=== EXERCISE ===
Count the lines in the records below that contain the word "park". Give only that number.
┏━━
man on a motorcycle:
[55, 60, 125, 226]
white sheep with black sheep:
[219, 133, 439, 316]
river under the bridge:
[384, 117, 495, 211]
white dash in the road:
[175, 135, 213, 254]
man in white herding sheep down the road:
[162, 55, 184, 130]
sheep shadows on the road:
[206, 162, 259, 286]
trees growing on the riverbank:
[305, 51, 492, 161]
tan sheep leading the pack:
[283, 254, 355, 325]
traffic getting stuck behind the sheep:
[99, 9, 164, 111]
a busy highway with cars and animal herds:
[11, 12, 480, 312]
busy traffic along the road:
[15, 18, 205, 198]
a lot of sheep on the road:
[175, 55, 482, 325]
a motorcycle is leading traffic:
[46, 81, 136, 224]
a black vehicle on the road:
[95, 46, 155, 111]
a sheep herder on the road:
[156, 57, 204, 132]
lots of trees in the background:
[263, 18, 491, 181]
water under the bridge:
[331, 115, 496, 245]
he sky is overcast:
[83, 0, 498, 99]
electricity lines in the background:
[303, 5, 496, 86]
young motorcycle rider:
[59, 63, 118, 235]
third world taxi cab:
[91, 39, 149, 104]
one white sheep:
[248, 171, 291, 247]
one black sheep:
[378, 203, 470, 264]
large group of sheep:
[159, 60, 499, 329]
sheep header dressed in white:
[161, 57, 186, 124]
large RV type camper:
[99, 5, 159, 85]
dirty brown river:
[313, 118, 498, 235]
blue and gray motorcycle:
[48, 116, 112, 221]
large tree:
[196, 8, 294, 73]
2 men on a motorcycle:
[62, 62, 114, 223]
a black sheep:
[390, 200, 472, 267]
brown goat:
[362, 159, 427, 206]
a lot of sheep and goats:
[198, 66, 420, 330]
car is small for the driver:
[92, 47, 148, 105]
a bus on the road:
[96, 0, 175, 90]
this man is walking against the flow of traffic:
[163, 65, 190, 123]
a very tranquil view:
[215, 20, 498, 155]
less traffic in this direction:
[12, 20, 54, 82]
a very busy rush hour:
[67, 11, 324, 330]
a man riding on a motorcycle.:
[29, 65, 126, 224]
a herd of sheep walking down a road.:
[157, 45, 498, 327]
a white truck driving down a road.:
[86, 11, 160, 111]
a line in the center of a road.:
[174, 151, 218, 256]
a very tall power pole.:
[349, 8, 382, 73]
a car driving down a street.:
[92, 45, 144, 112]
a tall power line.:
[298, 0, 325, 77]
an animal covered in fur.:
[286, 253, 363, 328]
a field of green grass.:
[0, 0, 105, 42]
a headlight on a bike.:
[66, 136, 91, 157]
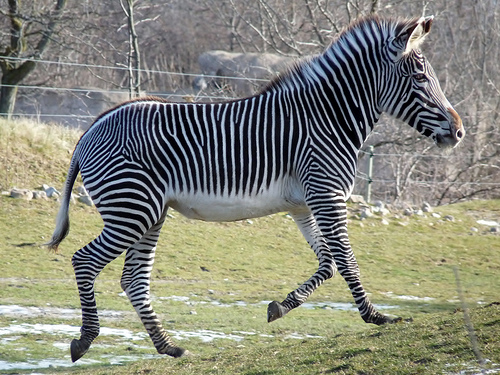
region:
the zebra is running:
[25, 31, 499, 371]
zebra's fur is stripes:
[14, 4, 464, 374]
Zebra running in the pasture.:
[50, 17, 465, 357]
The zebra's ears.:
[400, 15, 435, 53]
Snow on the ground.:
[186, 326, 257, 343]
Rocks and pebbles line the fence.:
[356, 190, 436, 227]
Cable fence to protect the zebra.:
[367, 149, 499, 199]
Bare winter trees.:
[2, 1, 62, 114]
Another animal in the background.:
[199, 49, 284, 89]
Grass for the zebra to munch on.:
[334, 338, 434, 374]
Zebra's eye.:
[411, 68, 432, 85]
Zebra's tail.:
[48, 163, 73, 251]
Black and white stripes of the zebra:
[163, 107, 260, 146]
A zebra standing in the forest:
[23, 0, 473, 372]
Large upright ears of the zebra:
[388, 16, 443, 42]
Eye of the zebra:
[411, 63, 433, 90]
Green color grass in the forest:
[185, 245, 257, 287]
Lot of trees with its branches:
[18, 0, 335, 34]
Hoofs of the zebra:
[64, 341, 202, 361]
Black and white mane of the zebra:
[259, 10, 372, 63]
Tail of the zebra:
[49, 167, 69, 259]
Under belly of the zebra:
[173, 202, 299, 221]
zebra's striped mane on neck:
[270, 18, 394, 85]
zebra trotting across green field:
[41, 11, 468, 361]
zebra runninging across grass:
[40, 10, 467, 362]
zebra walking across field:
[37, 17, 477, 355]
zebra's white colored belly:
[155, 165, 318, 225]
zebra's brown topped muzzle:
[426, 90, 469, 160]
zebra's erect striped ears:
[393, 17, 438, 52]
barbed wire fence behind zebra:
[1, 53, 494, 184]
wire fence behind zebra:
[3, 46, 496, 177]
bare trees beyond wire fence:
[105, 0, 492, 130]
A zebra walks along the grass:
[50, 11, 462, 366]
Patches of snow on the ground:
[1, 294, 388, 371]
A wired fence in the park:
[0, 56, 495, 216]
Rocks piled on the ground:
[5, 181, 95, 209]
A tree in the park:
[1, 2, 68, 119]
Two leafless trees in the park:
[106, 3, 151, 101]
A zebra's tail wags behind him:
[50, 149, 80, 254]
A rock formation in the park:
[1, 49, 318, 135]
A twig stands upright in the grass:
[442, 260, 489, 372]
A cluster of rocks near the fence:
[342, 196, 472, 233]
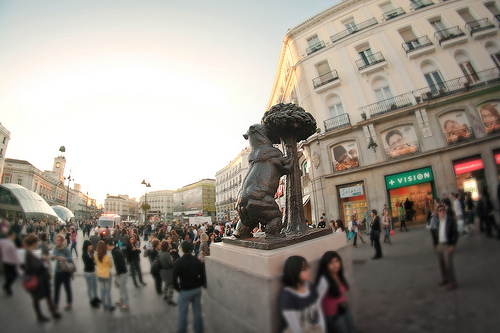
┗━━
=== EXERCISE ANSWER ===
4